Possible DataPLANT infrastucture {width=50%}

Further considerations regarding further development focused the to be maintained compatibility with the NFDI regarding AAI and common platforms (and basic services). This means that DataPLANT does not necessarly sets up own large infrastructures in a monolithic form, but prefers microservices and an agile approach. The services should be as easy to maintain as possible as well as being potentially interchangeable. Regarding the software base DataPLANT will rely on broadly deployed, established base software used by many other scientific communities like GitLab or Invenio. It takes the considerations on the sometimes tight staffing situation as well as the qualifications of the existing personnel into account. In general we aim to avoidance too complex structures that are difficult to integrate later on and ensure reliable operation.

A major task is the finalization of the ARC specification including its relation to Research Object Crates (RO-Crate) and FAIR digital objects (FDO). The final review uses the GitHub pull-request mechanism and the resulting first version will be presented to the relevant boards, at the same time dissemination to the key participants.

Regarding decision-making processes it was clarified that the task areas 1 and 2 primarily focus on the “how” and to concentrate in the regular meetings on respective task area cores. The task area 3 aims on the facilitation between “what do you want” (community wishes and input) to the “how”?

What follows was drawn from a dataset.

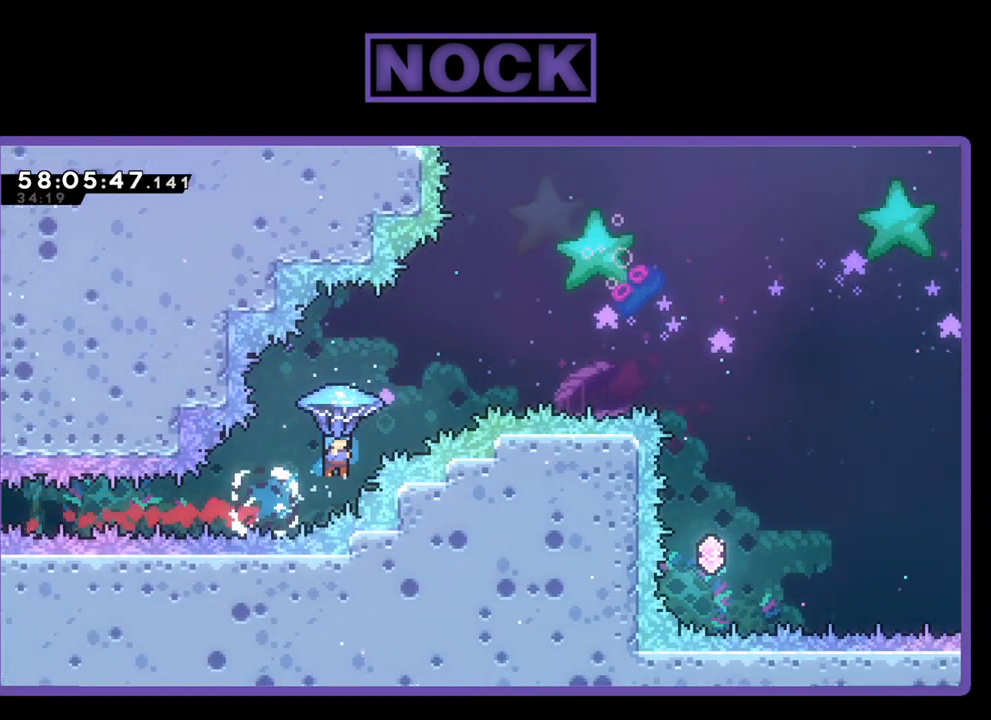
{"buttons": ["R2", "DPAD_RIGHT"], "right_stick": "center", "events": [[167, "CIRCLE", "up"], [167, "DPAD_UP", "up"], [200, "DPAD_RIGHT", "up"], [467, "DPAD_RIGHT", "down"]]}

GitLab is getting focused on for versioning and sharing as it is an established tool where much expertise already exists and as a way to complement existing project repositories and services at GitHub. It well get established as a central tool with many functions of an intended science gateway plus further services, like static website, data backend for Swate. It will partially offer the functionality of a science gateway for DataPLANT from which a range of services will be accessible. The future infrastructure will rely on a fixed (regarding service host names), stable entry point but allowing the inclusion or alternative of local resources. The envisioned model can incorporate different clouds or similar resources and dynamically handle states of unavailability. The persistence is achieved through professional backend storage systems.